Dilatonic Topological Defects in 3+1 Dimensions and their Embeddings

TL;DR

This paper explores how dilatonic couplings in 3+1 dimensional topological defects alter their core properties, stability, and effective charges, with detailed analysis of vortices and monopoles.

Contribution

It introduces the concept of dilatonic couplings in topological defects and analyzes their effects on defect core scale, stability, and effective charges in various models.

Findings

Dilatonic couplings modify the defect core size.

Stability properties of embedded defects are affected.
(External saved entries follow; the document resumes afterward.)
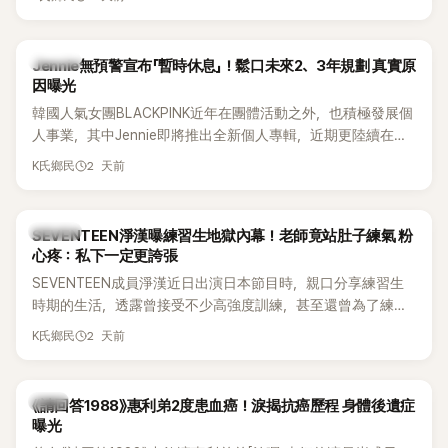
費四處奔波，甚至靠賣飯捲維持生計，讓她忍不住當場落淚，
坦言年幼時一度認為「都是我的錯」。
K-POP
Jennie無預警宣布「暫時休息」！鬆口未來2、3年規劃 真實原
因曝光
韓國人氣女團BLACKPINK近年在團體活動之外，也積極發展個
人事業，其中Jennie即將推出全新個人專輯，近期更陸續在演
出中搶先公開新歌，引發粉絲高度期待。不過，她近日受訪時
2 天前
K氏鄉民
也透露，完成今年夏季音樂節行程後，將暫時放慢腳步，替自
己安排一段休息時間。
K-POP
SEVENTEEN淨漢曝練習生地獄內幕！老師竟站肚子練氣 粉
心疼：私下一定更誇張
SEVENTEEN成員淨漢近日出演日本節目時，親口分享練習生
時期的生活，透露曾接受不少高強度訓練，甚至還曾為了練習
肺活量，讓聲樂老師直接站在自己的肚子上，驚人經歷曝光
2 天前
K氏鄉民
後，立刻引發粉絲熱議，不少人更怒批公司訓練方式太過火。
韓星
《請回答1988》惠利弟2度患血癌！淚揭抗癌歷程 身體後遺症
曝光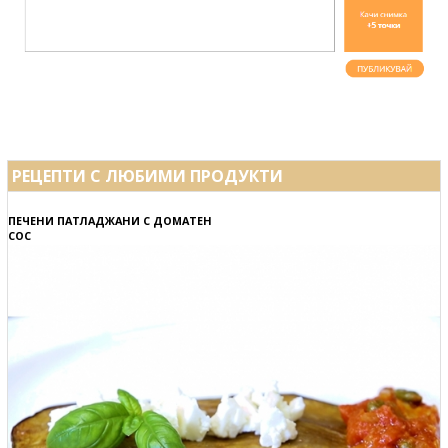
РЕЦЕПТИ С ЛЮБИМИ ПРОДУКТИ
ПЕЧЕНИ ПАТЛАДЖАНИ С ДОМАТЕН
СОС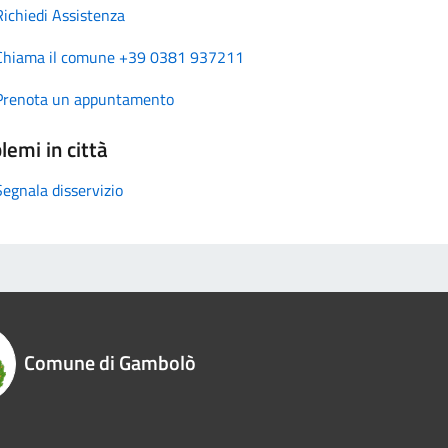
Richiedi Assistenza
Chiama il comune +39 0381 937211
Prenota un appuntamento
lemi in città
Segnala disservizio
Comune di Gambolò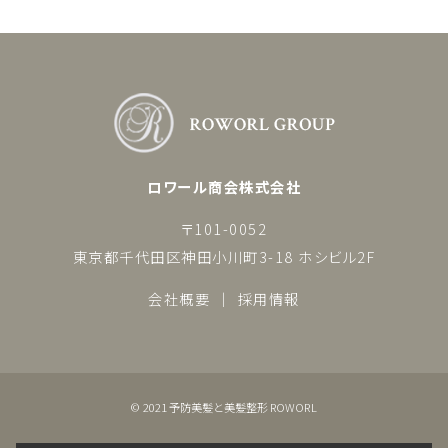
ロワール商会株式会社
〒101-0052
東京都千代田区神田小川町3-18 ホシビル2F
会社概要
採用情報
© 2021 予防美髪と美髪整形 ROWORL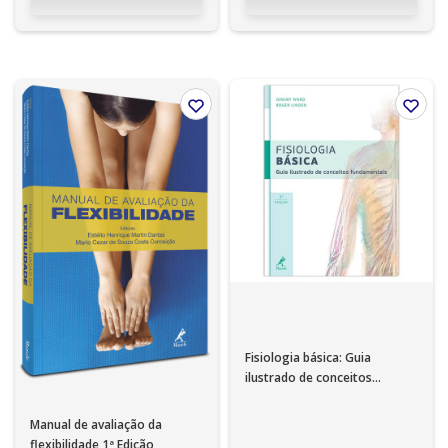
Fisiologia básica: Guia
ilustrado de conceitos
fundamentais – 2ª EDIÇÃO
Manual de avaliação da
flexibilidade 1ª Edição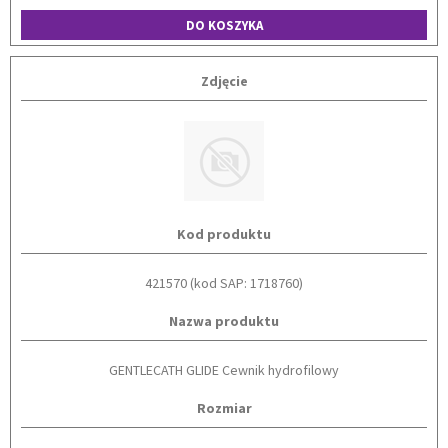
DO KOSZYKA
Zdjęcie
Kod produktu
421570 (kod SAP: 1718760)
Nazwa produktu
GENTLECATH GLIDE Cewnik hydrofilowy
Rozmiar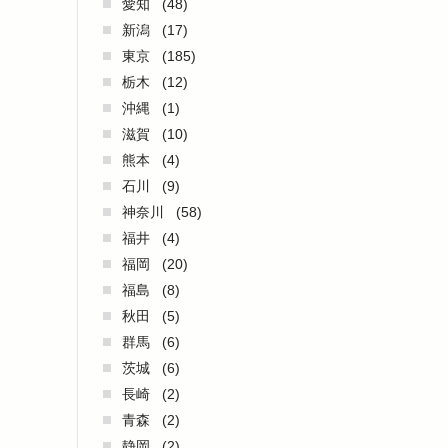
愛知
(48)
新潟
(17)
東京
(185)
栃木
(12)
沖縄
(1)
滋賀
(10)
熊本
(4)
石川
(9)
神奈川
(58)
福井
(4)
福岡
(20)
福島
(8)
秋田
(5)
群馬
(6)
茨城
(6)
長崎
(2)
青森
(2)
静岡
(2)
Effective gauge charge and mass become spatially dependent.

Abstract

We consider Lagrangians in 3+1 dimensions admitting topological defects where there is an additional coupling between the defect scalar field $\Phi$ and the gauge field kinetic term (eg $B(\vert \Phi \vert^2) F_{\mu \nu}F^{\mu \nu}$). Such a {\it dilatonic} coupling in the context of a static defect, induces a spatially dependent effective gauge charge and effective mass for the scalar field which leads to modified properties of the defect core. In particular, the scale of the core gets modified while the stability properties of the corresponding embedded defects are also affected. These modifications are illustrated for gauged (Nielsen-Olesen) vortices and for gauged ('t Hooft-Polyakov) monopoles. The corresponding dilatonic global defects are also studied in the presence of an external gauge field.